## Assigned task
Skip the images and copy every other part of the records exactly.

────

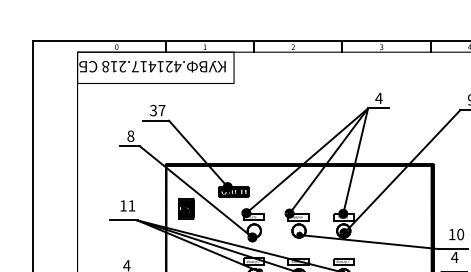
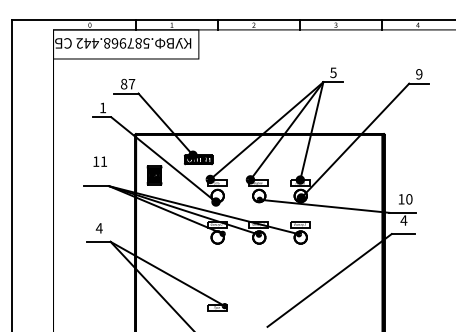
text: (142, 66) -> (113, 43), .421417.218 -> .587968.442
text: (378, 98) -> (333, 72), 4 -> 5
text: (152, 110) -> (123, 84), 37 -> 87
text: (130, 135) -> (102, 107), 8 -> 1
text: (127, 205) -> (99, 161), moved

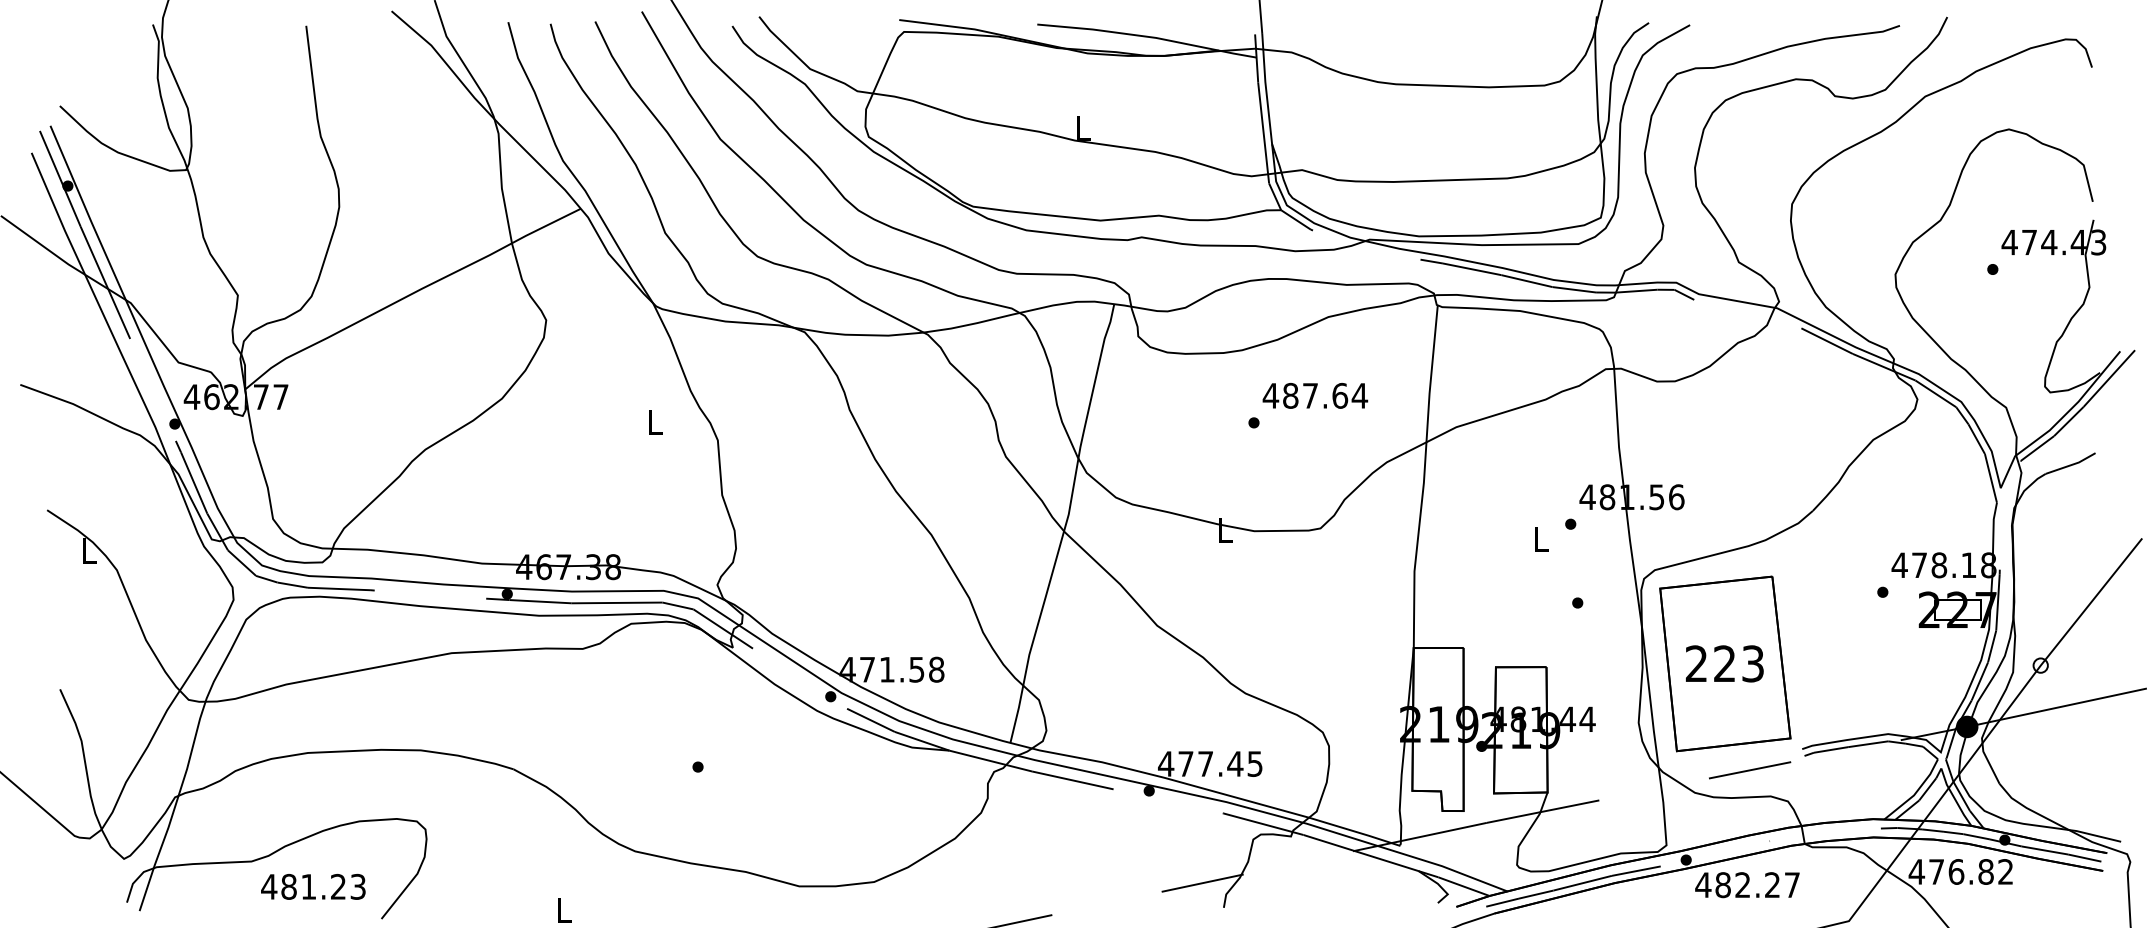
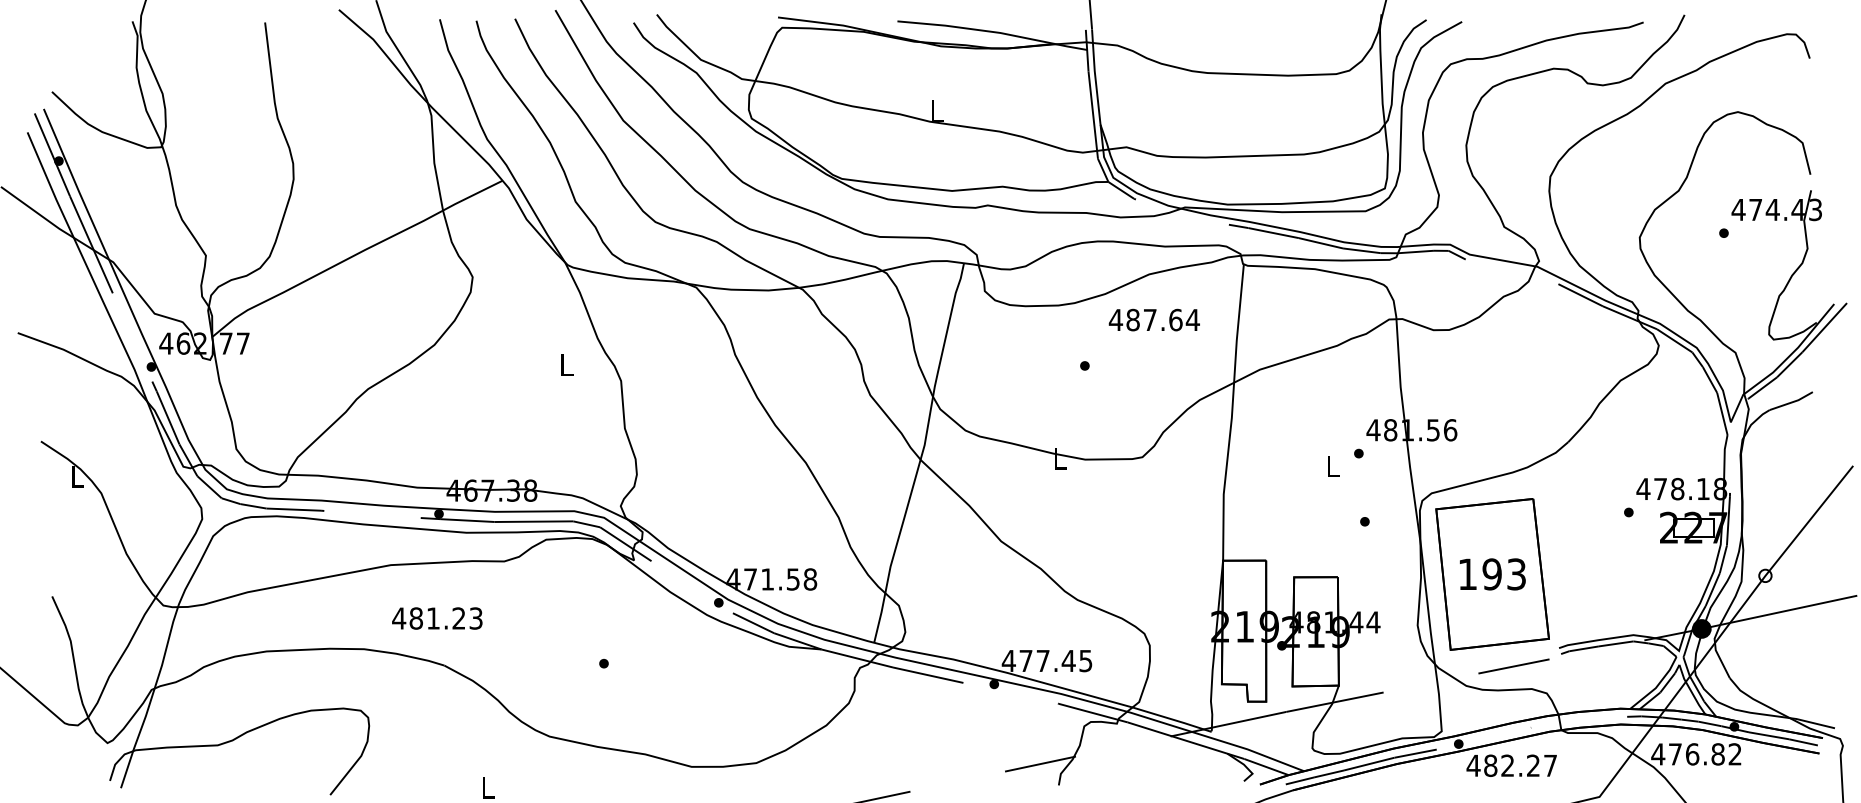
text: (1315, 395) -> (1154, 319), moved
text: (1710, 663) -> (1479, 574), 223 -> 193
text: (313, 886) -> (437, 618), moved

────

## Result below
text: (142, 66) -> (113, 43), .421417.218 -> .587968.442
text: (378, 98) -> (333, 72), 4 -> 5
text: (152, 110) -> (123, 84), 37 -> 87
text: (130, 135) -> (102, 107), 8 -> 1
text: (127, 205) -> (99, 161), moved

text: (1315, 395) -> (1154, 319), moved
text: (1710, 663) -> (1479, 574), 223 -> 193
text: (313, 886) -> (437, 618), moved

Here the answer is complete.